# START OF GIVEN DATA
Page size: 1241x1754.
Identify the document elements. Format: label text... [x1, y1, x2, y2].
# END OF GIVEN DATA
# START OF GIVEN DATA
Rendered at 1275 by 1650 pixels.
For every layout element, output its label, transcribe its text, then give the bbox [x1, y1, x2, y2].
# END OF GIVEN DATA
# START OF GIVEN DATA
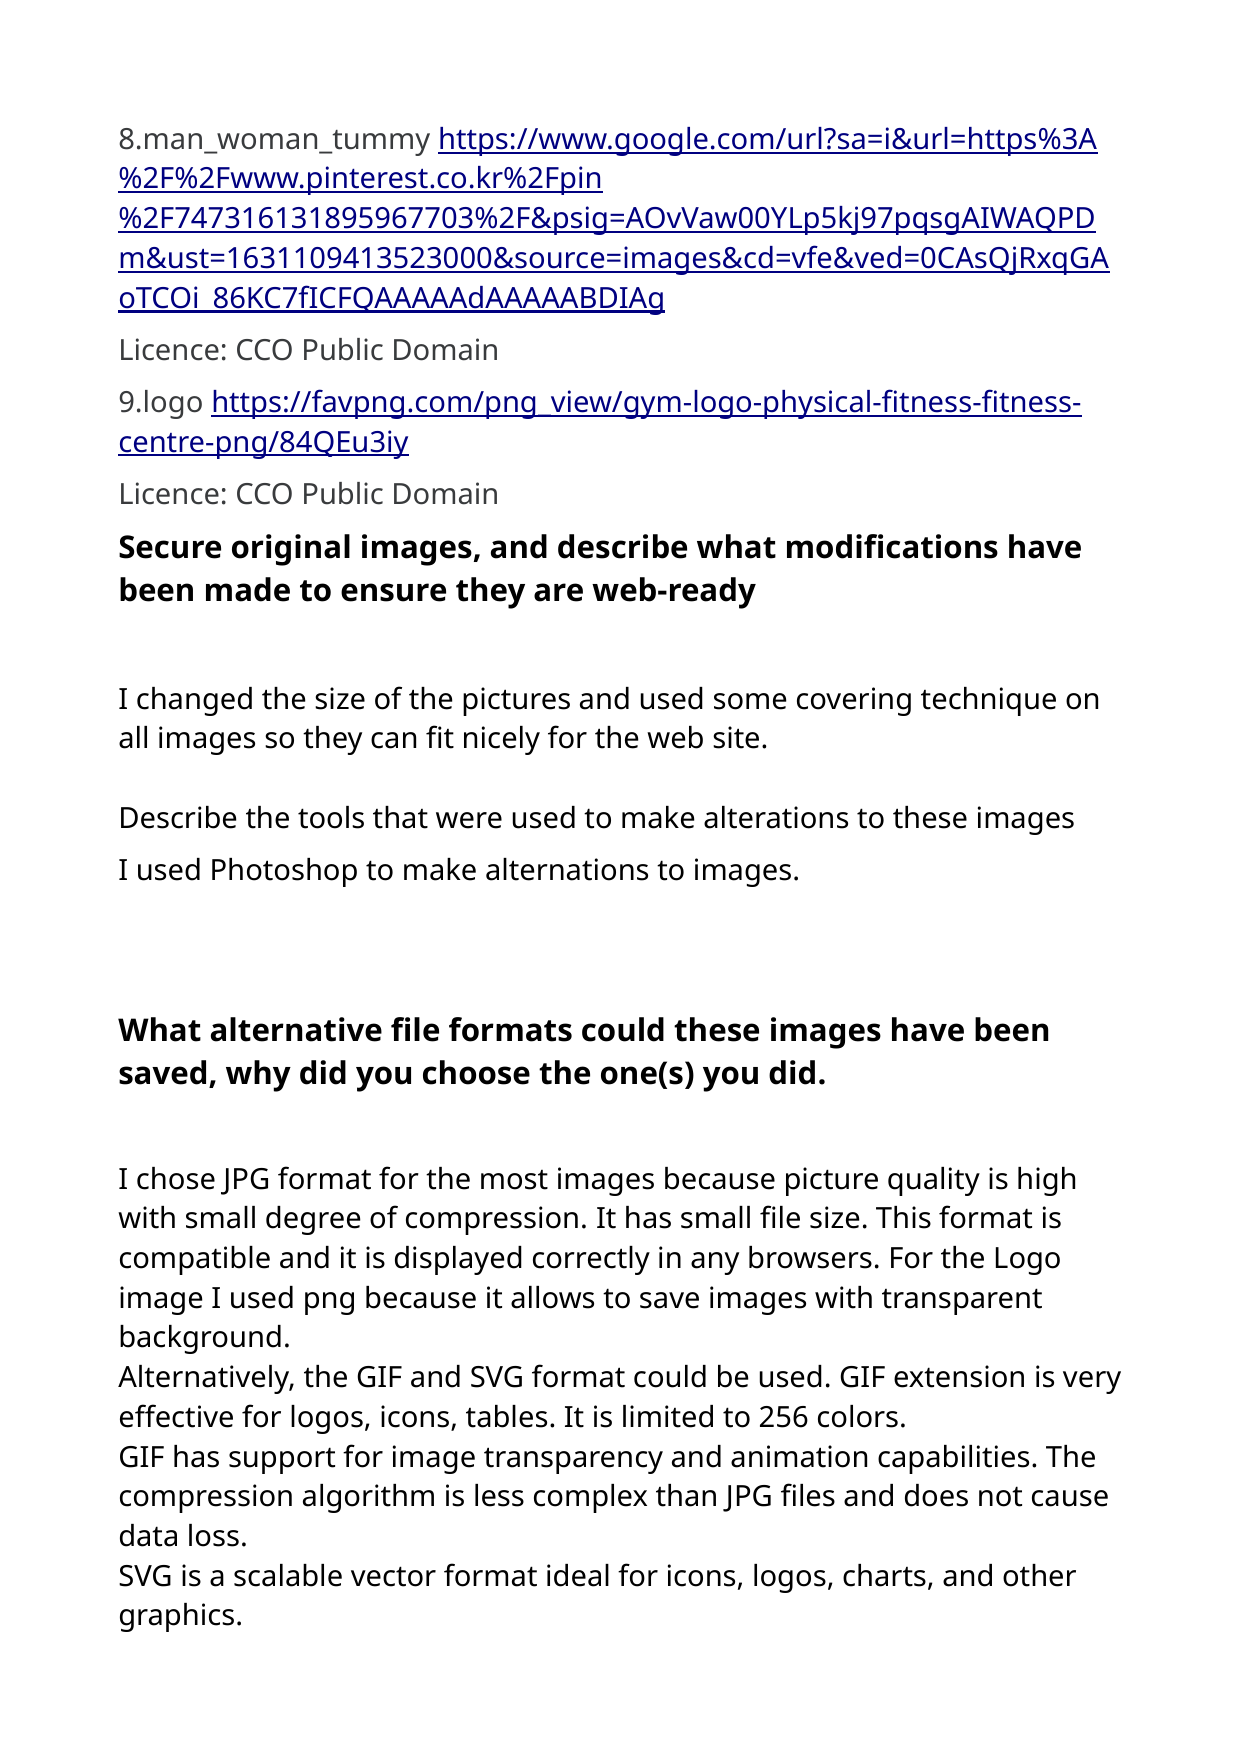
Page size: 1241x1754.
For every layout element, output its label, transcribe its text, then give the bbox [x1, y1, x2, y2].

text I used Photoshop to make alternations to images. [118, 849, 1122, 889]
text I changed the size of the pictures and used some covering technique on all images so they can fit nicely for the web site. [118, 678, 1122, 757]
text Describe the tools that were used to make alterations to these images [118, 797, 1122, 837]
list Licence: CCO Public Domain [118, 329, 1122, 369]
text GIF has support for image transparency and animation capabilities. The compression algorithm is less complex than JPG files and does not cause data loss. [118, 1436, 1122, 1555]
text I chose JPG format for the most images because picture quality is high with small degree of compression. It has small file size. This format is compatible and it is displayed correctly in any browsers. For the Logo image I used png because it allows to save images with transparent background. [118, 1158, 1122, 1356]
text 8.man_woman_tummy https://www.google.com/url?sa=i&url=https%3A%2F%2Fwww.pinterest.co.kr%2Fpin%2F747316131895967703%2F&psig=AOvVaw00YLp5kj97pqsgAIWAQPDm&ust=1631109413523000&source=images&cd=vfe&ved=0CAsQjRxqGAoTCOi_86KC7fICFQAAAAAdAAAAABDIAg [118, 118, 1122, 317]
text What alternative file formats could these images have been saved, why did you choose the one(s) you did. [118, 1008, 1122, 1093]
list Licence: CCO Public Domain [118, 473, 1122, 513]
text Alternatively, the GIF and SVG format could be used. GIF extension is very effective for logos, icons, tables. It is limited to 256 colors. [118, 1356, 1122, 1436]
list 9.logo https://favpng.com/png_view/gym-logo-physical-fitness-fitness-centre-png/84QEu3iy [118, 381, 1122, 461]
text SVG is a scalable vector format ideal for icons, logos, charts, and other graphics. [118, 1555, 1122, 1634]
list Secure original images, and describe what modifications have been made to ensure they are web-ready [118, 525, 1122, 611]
# END OF GIVEN DATA
WHAT IS NEEDED
Show each line of the data above that contains the word "been", matching its case exactly.

ANSWER TO THE TASK
text What alternative file formats could these images have been saved, why did you choose the one(s) you did. [118, 1008, 1122, 1093]
list Secure original images, and describe what modifications have been made to ensure they are web-ready [118, 525, 1122, 611]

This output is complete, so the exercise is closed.